I don't for a minute agree with Blundell's standpoint (in sum: mammaries are for sex). And, yes, her description of breasts as "fun bags" is irritating in the extreme, perpetuating the insidious attitude that women are best defined by their role as sexual partners. What I do, however, agree with is her right to express that standpoint, free of demonisation. This tribalisation of the breast debate – whether manifest in a coffee-time reprimand or an online hate campaign – is stupid, unproductive and divisive. It pits women against one other, unnecessarily. And, surely, you don't have to be breast-fed to know better than that.

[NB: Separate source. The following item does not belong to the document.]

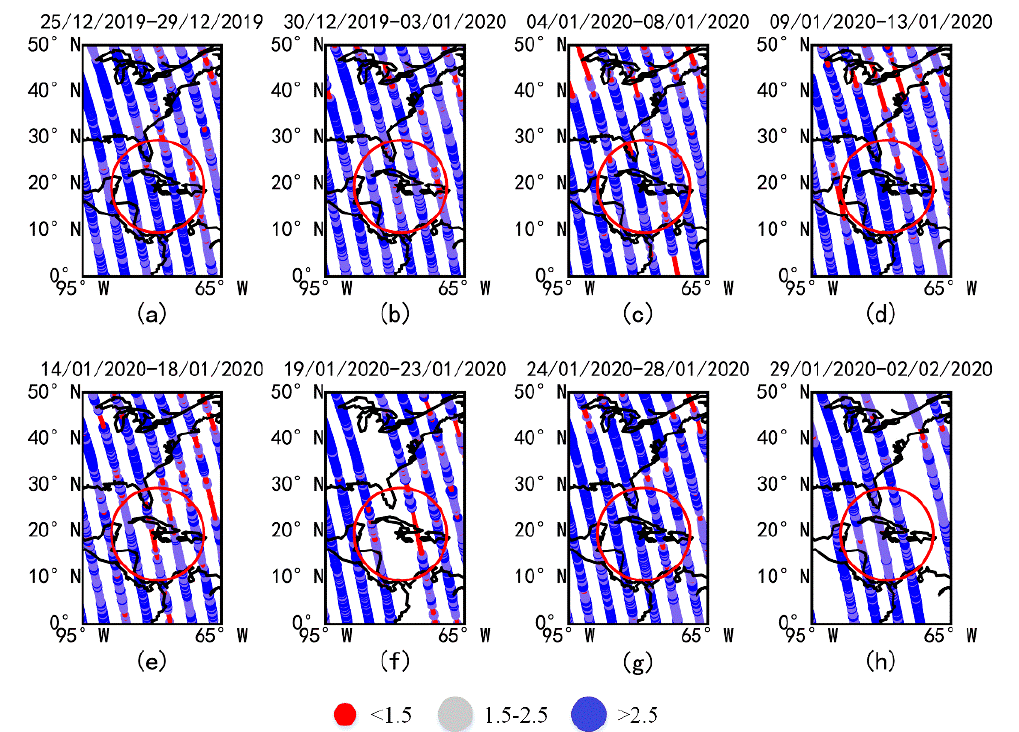
Figure 4. The space–time diagram of the electric field signal-to-noise ratio over the NLK transmitting station observed by the ZH-1 satellite (The eight subplots ( a – h ) represent a total of eight cycles from 25 December 2019, while the satellite operated every five days to 2 February 2020. The black star indicates the location of the epicenter, and the red circles indicate the seismogenic zone).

She's on the road to misfortune already

Kristen Stewart, teenage heroine of the engorged Twilight series, has just been named one of Forbes magazine's "most powerful celebrities". She came in at a modest-ish 66th place (that's 16 places behind her much-fetishised co-star Robert Pattinson, but – crucially – two ahead of Puff Daddy).

Setting aside the sheer meaninglessness of such lists: surely it can't last. Not through any fault of Kristen's. She's by no means a bad actress; from what I've seen, she is far superior to her Twilight co-stars. And she's pleasingly un-coiffed on the red carpet, favouring a kind of messy haired grunginess over her peers' bland, cookie-cutter appeal, with an enjoyable tendency to slip off-message during interviews.

But – and this is the clincher – she has just signed on to play Mary Lou, the wife of Dean Moriarty, in an adaptation of On The Road, a project so long awaited that speculators have already begun wondering if it's cursed. Attempts to capture Jack Kerouac's classic on screen stretch back decades, each one thwarted by some financial or artistic obstacle.

Francis Ford Coppola – whose production house American Zoetrope is producing the current project – has owned the rights since 1980 but struggled to fund his own attempt at directing it in the 1990s. Since then, he has drifted from one screenwriter to the next, each relationship ending as enigmatically as it began. Now he's drafted in Walter Salles, director of The Motorcycle Diaries, and – fingers-crossed – predicts things will finally some together. For Stewart's sake, I hope so.

Harrods do snobbery, not sweaty women

Surely Julia Buckley and Gertrud Porter weren't really surprised to be turned away from Harrods?

Having just finished a 20-mile jog through central London, they chose the antiquated department store as the location for their post-run snack.

This does rather raise the question of, um, why? Why Harrods? Does anyone actually shop there? And didn't they realise that the Starbucks across the road – yes, literally right across the road – would be able to offer them refreshment at a fraction of the cost? Also: it's Harrods!

Of course they're not going to let you in coated in sweat. They barely let you in anyway. They charge for the lavatories, for goodness sake.

Snobbery is what they do. It's their raison d'être. Inexplicable, yes. But the tourists seem to like it.